By Nick Assinder
Political correspondent, BBC News website
The joke already doing the rounds in Westminster concerning Quentin Davies' defection to Labour is that he is a bit too left-wing for Gordon Brown.
Mr Davies has been critical of recent Tory policies
Mr Davies is well known for his leftish views. He is what was once called a "wet" in Margaret Thatcher's days, particularly over Europe.
He was a great supporter of pro-European Tory leadership candidate Kenneth Clarke and has regularly criticised aspects of his party's policies.
He recently disagreed with Tory ideas for a flat tax rate and that led to a put-down from shadow chancellor George Osborne which summed up Mr Davies' relationship with the party.
"Well, I'm afraid to say I actually disagree with almost everything Quentin Davies has ever said. I often find myself on the wrong side of the argument with him, even though we're both Conservative MPs," said Mr Osborne.
He has long been considered by some in Westminster as the man most likely to defect to either Labour or the Liberal Democrats.
None the less, a defection is never something a political party welcomes.
It has clearly been well planned to come just as Gordon Brown is taking over as prime minister and looking for ways of hitting the Tories.

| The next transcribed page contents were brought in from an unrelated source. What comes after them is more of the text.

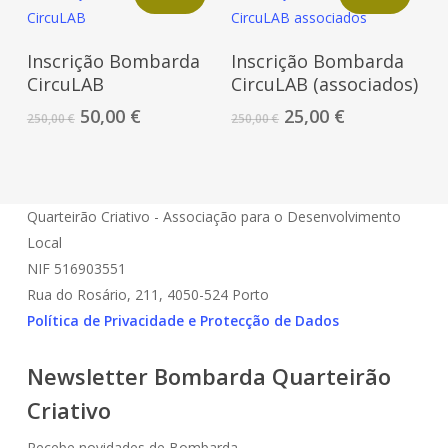
Adicionar
Adicionar
Inscrição Bombarda
Inscrição Bombarda
CircuLAB
CircuLAB (associados)
O
O
O
O
50,00
€
25,00
€
250,00
€
250,00
€
preço
preço
preço
preço
original
atual
original
atual
era:
é:
era:
é:
250,00 €.
50,00 €.
250,00 €.
25,00 €.
Quarteirão Criativo - Associação para o Desenvolvimento
Local
NIF 516903551
Rua do Rosário, 211, 4050-524 Porto
Política de Privacidade e Protecção de Dados
Newsletter Bombarda Quarteirão
Criativo
Recebe novidades de Bombarda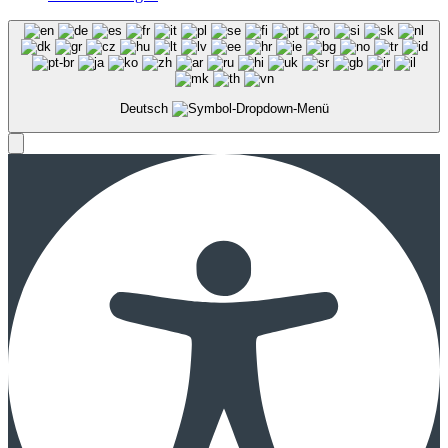
Deutsch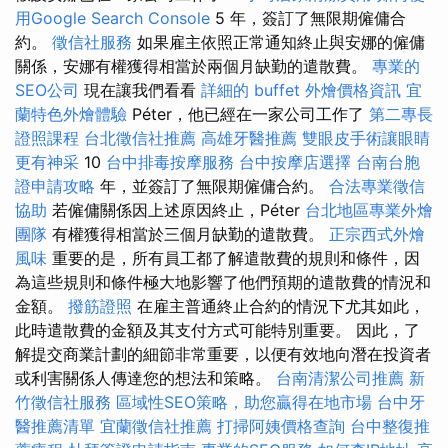
用Google Search Console
5 年，簽訂了無限期僱傭合
約。
徵信社服務
如果雇主依照正常通知終止與安娜的僱傭
關係，安娜有權獲得相當於兩個月缺勤的遣散費。
專業的
SEO公司
現在讓我們看看
詳細的 buffet 外燴價格資訊
宜
蘭特色外燴體驗
Péter，他已經在一家公司工作了
第二專長
證照課程
台北徵信社推薦
高雄牙醫推薦
雙眼皮手術讓眼睛
更有神采
10
台中排毒按摩服務
台中按摩店選擇
台南台胞
證申請攻略
年，並簽訂了無限期僱傭合約。
合法專業徵信
協助
若僱傭關係因上述原因終止，Péter
台北地區專業外燴
團隊
有權獲得相當於三個月缺勤的遣散費。
正宗西式外燴
風味
重要的是，所有員工都了解遣散費的規則和條件，因
為這些規則和條件極大地影響了他們預期的遣散費的情況和
金額。
撥筋證照
在雇主普通終止合約的情況下尤其如此，
此時遣散費的金額及其支付方式可能特別重要。 因此，了
解提交商業計劃的細節非常重要，以便有效地向潛在投資者
或利害關係人傳達您的想法和策略。
台南清潔公司推薦
新
竹徵信社服務
區域性SEO策略，助您贏得在地市場
台中牙
醫推薦清單
宜蘭徵信社推薦
打掃阿姨價格查詢
台中整復推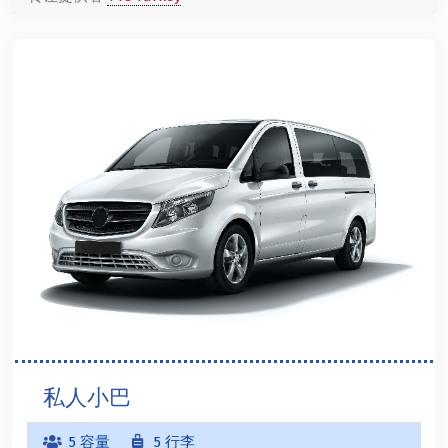
私人小巴
5 容量
5 行李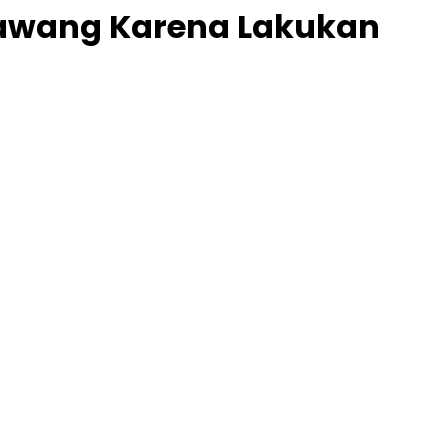
Bawang Karena Lakukan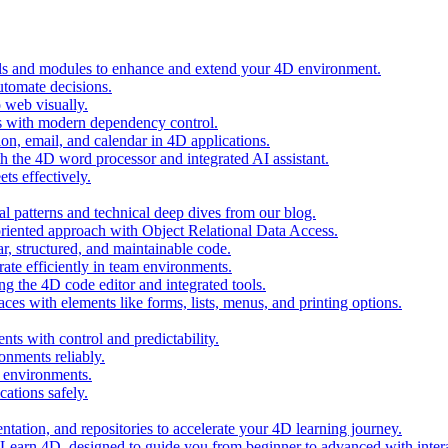
ols and modules to enhance and extend your 4D environment.
automate decisions.
 web visually.
 with modern dependency control.
ion, email, and calendar in 4D applications.
 the 4D word processor and integrated AI assistant.
ts effectively.
al patterns and technical deep dives from our blog.
oriented approach with Object Relational Data Access.
r, structured, and maintainable code.
rate efficiently in team environments.
g the 4D code editor and integrated tools.
ces with elements like forms, lists, menus, and printing options.
ts with control and predictability.
nments reliably.
D environments.
ations safely.
entation, and repositories to accelerate your 4D learning journey.
n Learn 4D, designed to guide you from beginner to advanced with intera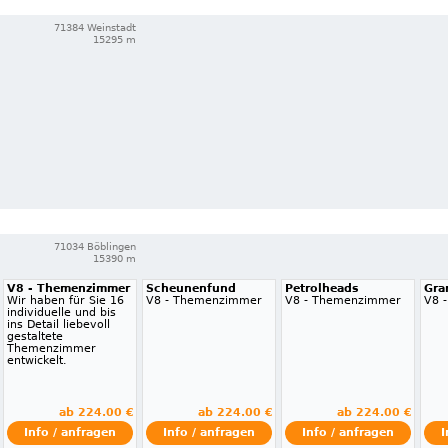
71384 Weinstadt
15295 m
71034 Böblingen
15390 m
V8 - Themenzimmer
Scheunenfund
Petrolheads
Gra
Wir haben für Sie 16
V8 - Themenzimmer
V8 - Themenzimmer
V8 
individuelle und bis
ins Detail liebevoll
gestaltete
Themenzimmer
entwickelt.
ab 224.00 €
ab 224.00 €
ab 224.00 €
Info / anfragen
Info / anfragen
Info / anfragen
I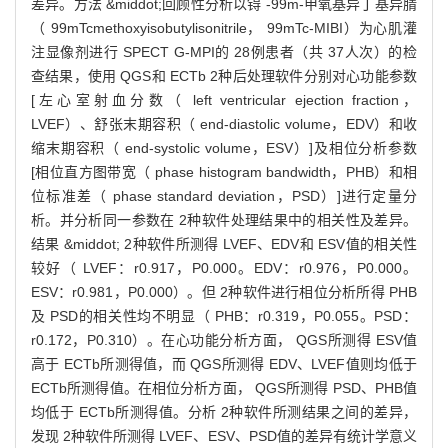
差异。方法 &middot;回顾性分析以锝 -99m-甲氧基异丁基异腈
（ 99mTcmethoxyisobutylisonitrile， 99mTc-MIBI）为心肌灌
注显像剂进行 SPECT G-MPI的 28例患者（共 37人次）的检
查结果，使用 QGS和 ECTb 2种后处理软件分别对心功能参数
[左心室射血分数（ left ventricular ejection fraction，
LVEF）、舒张末期容积（ end-diastolic volume，EDV）和收
缩末期容积（ end-systolic volume，ESV）]及相位分析参数
[相位直方图带宽（ phase histogram bandwidth，PHB）和相
位标准差（ phase standard deviation，PSD）]进行定量分
析。并分析同一参数在 2种软件处理结果中的相关性及差异。
结果 &middot; 2种软件所测得 LVEF、EDV和 ESV值的相关性
较好（ LVEF：r0.917，P0.000。EDV：r0.976，P0.000。
ESV：r0.981，P0.000）。但 2种软件进行相位分析所得 PHB
及 PSD的相关性均不明显（ PHB：r0.319，P0.055。PSD：
r0.172，P0.310）。在心功能分析方面， QGS所测得 ESV值
高于 ECTb所测得值，而 QGS所测得 EDV、LVEF值则均低于
ECTb所测得值。在相位分析方面， QGS所测得 PSD、PHB值
均低于 ECTb所测得值。分析 2种软件所测结果之间的差异，
发现 2种软件所测得 LVEF、ESV、PSD值的差异有统计学意义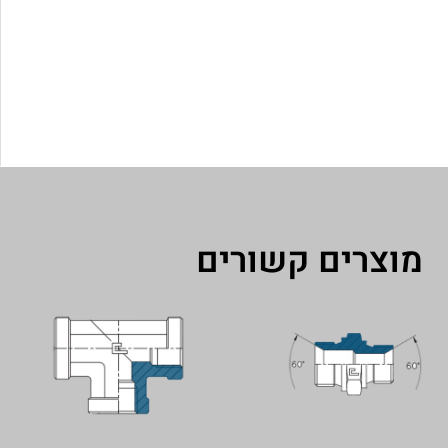
מוצרים קשורים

The fact Mr Davies has gone claiming Mr Cameron appears not to believe in anything will maximise any embarrassment felt by the Tories.
He has hit on just the criticisms that have been aimed at Mr Cameron, usually from the more traditionalist wing of the party.
Some in the party may actually claim they are pleased to have a potential irritant out of their ranks.
Martin Hill, the Tory leader of Lincolnshire County Council, has not minced his words, saying: "I think it's a slap in the face for all of those people who supported and went round for him.
"I feel very strongly. I don't approve of politicians who stand under one flag and then change to another flag for their own convenience. It is an act of treachery and betrayal, frankly"
Mr Davies is seen as a straightforward and decent politician, although it seems his frontbench career is now over.
But Mr Brown will see it as a feather in his cap to have brought over a defector even before he has officially become prime minister.
He has regularly spoken of his wish to reach out beyond tribal politics to all the talents, and this will help give weight to that ambition.
Whether he will give Mr Davies any sort of official role is not known, although the Labour Party is not normally over-friendly to former Tories, no matter how repentant they are.
What the defection amounts to is another blow to David Cameron, although a small one and a nice bit of early PR for the Brown premiership.